While his enemy was distracted, Victor continued forward. He lifted Lifedrinker and, once again, took aim at the hip he’d almost severed. At the last second, the great shadow sought to block him, but Victor’s blow was too powerful, and Lifedrinker was too heavy. He smashed through the smoking sword, sending it clattering to the rocky, ice-covered road where it slid to the edge and fell into the depthless chasm. Lifedrinker hit home, and he felt her edge find her previous cut and widen it, blasting through the rock-hard cartilage, sinew, and muscle.

The giant shadow wailed, fell back, and crashed onto the road with such force that the ground shook. Victor looked up to see ice and stone falling. Would it be enough to bury him? Scowling, he blasted the avalanche with his breath weapon. His null frost merged with the falling ice and stone, filling in the gaps and super-freezing it, building a shelf on the side of the mountain. Grinning, Victor turned back to his fallen foe, lifting Lifedrinker high.

“No icy escape for you.”

A smoking black blade cut through the air, whistling toward Victor’s knee. He lifted his foot, catching the blade on the armored uppers of his Terror-scale boots. He felt the edge bite through, but only a little. It slid into his flesh, but came to a grinding halt against his bone. Meanwhile, Victor brought Lifedrinker down on the giant shadow’s extended wrist. She bit clean through and continued down to bury her razor-sharp edge into the enormous shadow’s chest.

Victor let go, letting her pull and dig, eager to feast on the shadow’s Energy. He could feel his foe’s Energy building even as Lifedrinker drank it away. The air was so cold that Victor knew it would have instantly frozen a normal human solid. Still, in his Glacial Wrath, he was perfectly comfortable. He stepped to the shadow’s side and knelt, pinning its remaining arm to the ground. Meanwhile, he leaned close and rumbled. “Do you think this cold will stop me?”

“I-I’ll freeze the world!” the shadow gasped.

Victor looked up. In his cold, calculating rage, he noted the echoing cracks coming from the depths of the canyon. Was that the game, then? Would the fool try to bury them both in his death throes? Victor stood and contemplated his options. He could grab hold of the giant shadow and fly him out of there, couldn’t he? He concentrated and summoned his magma wings, only to have them flicker and fade, unable to stay alight in the horrific storm.
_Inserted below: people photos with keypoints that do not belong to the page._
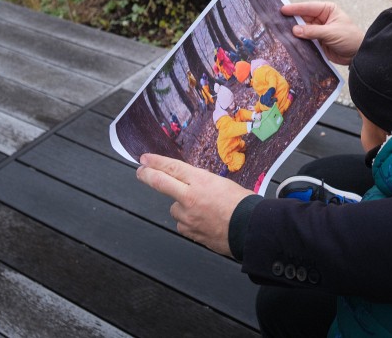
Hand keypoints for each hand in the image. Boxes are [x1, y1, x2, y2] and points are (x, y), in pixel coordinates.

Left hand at [136, 154, 252, 256]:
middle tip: (141, 171)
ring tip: (202, 209)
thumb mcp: (224, 184)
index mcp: (201, 181)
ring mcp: (187, 216)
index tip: (145, 159)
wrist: (250, 229)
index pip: (172, 167)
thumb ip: (203, 183)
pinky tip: (203, 221)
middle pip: (161, 183)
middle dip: (147, 175)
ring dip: (181, 206)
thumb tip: (193, 184)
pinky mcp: (189, 232)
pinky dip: (189, 222)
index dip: (156, 162)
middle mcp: (190, 197)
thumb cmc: (244, 205)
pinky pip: (183, 224)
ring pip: (174, 208)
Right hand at [281, 1, 364, 64]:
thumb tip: (295, 30)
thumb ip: (313, 31)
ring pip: (302, 29)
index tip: (283, 10)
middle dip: (291, 20)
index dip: (295, 8)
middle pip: (303, 17)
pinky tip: (288, 41)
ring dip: (293, 31)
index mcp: (327, 10)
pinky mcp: (317, 41)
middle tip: (276, 20)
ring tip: (279, 31)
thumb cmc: (350, 39)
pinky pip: (304, 40)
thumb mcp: (332, 33)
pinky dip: (297, 41)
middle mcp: (321, 18)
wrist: (358, 55)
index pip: (309, 7)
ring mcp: (318, 30)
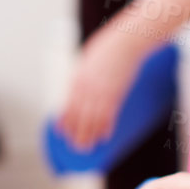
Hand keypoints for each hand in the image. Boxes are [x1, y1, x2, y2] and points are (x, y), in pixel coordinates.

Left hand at [55, 22, 148, 150]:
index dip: (64, 122)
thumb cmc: (109, 47)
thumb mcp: (88, 61)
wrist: (126, 40)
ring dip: (89, 135)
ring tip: (87, 148)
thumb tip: (81, 89)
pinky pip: (109, 115)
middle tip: (76, 147)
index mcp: (77, 80)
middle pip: (78, 117)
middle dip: (76, 134)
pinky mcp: (117, 93)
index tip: (62, 133)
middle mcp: (87, 88)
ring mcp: (101, 91)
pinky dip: (106, 127)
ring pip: (92, 120)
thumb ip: (84, 76)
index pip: (67, 107)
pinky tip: (104, 137)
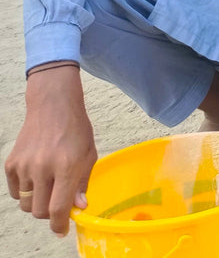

Victor frowned, glaring into the dark, whirling storm that surrounded them.

He took a step, but his foot was slow to pull away from the icy road. He could move, but could he move quickly enough? Briefly, he considered canceling his Glacial Wrath and immediately casting Volcanic Fury. Could he fight the cold with his heat? He abandoned the idea; his well of magma-attuned Energy didn’t run deep enough. No, it was best if he just ended this all before it got worse.

Victor turned back to the giant shadow and lifted his enormous, ice-caked boot. With all his might, he brought it down on the creature’s face, grinding his heel into one of those angular, yellow eyes. The shadow was taller than he, but it was narrow and not nearly as dense. Even so, Victor felt the hard shell of the thing’s skull grind and slide against the stone road.

Growling, he stooped, lifting his enormous Gauntlet of the Mountain’s Might. As the description stated, the gauntlets were incomparably dense, and they resonated with an overwhelming sense of gravity. As Victor’s fist fell, the inertia doubled and tripled, and then the void-forged steel impacted the shadow’s skull like a bomb going off. The concussion fragmented the hidden, diamond-hard skull, and the splinters of that blue, frozen flesh and bone showered the storm-thrashed mountain road.

The icy Energy immediately dissipated, and the storm winds began to slow their whipping frenzy. Victor stood, so satisfied by the visceral crunch of his fist smashing his foe’s skull, that he had to concentrate to maintain his Glacial Rage. He looked at Lifedrinker, shaking his furious countenance regretfully. “Sorry, I cut your feast short, chica.”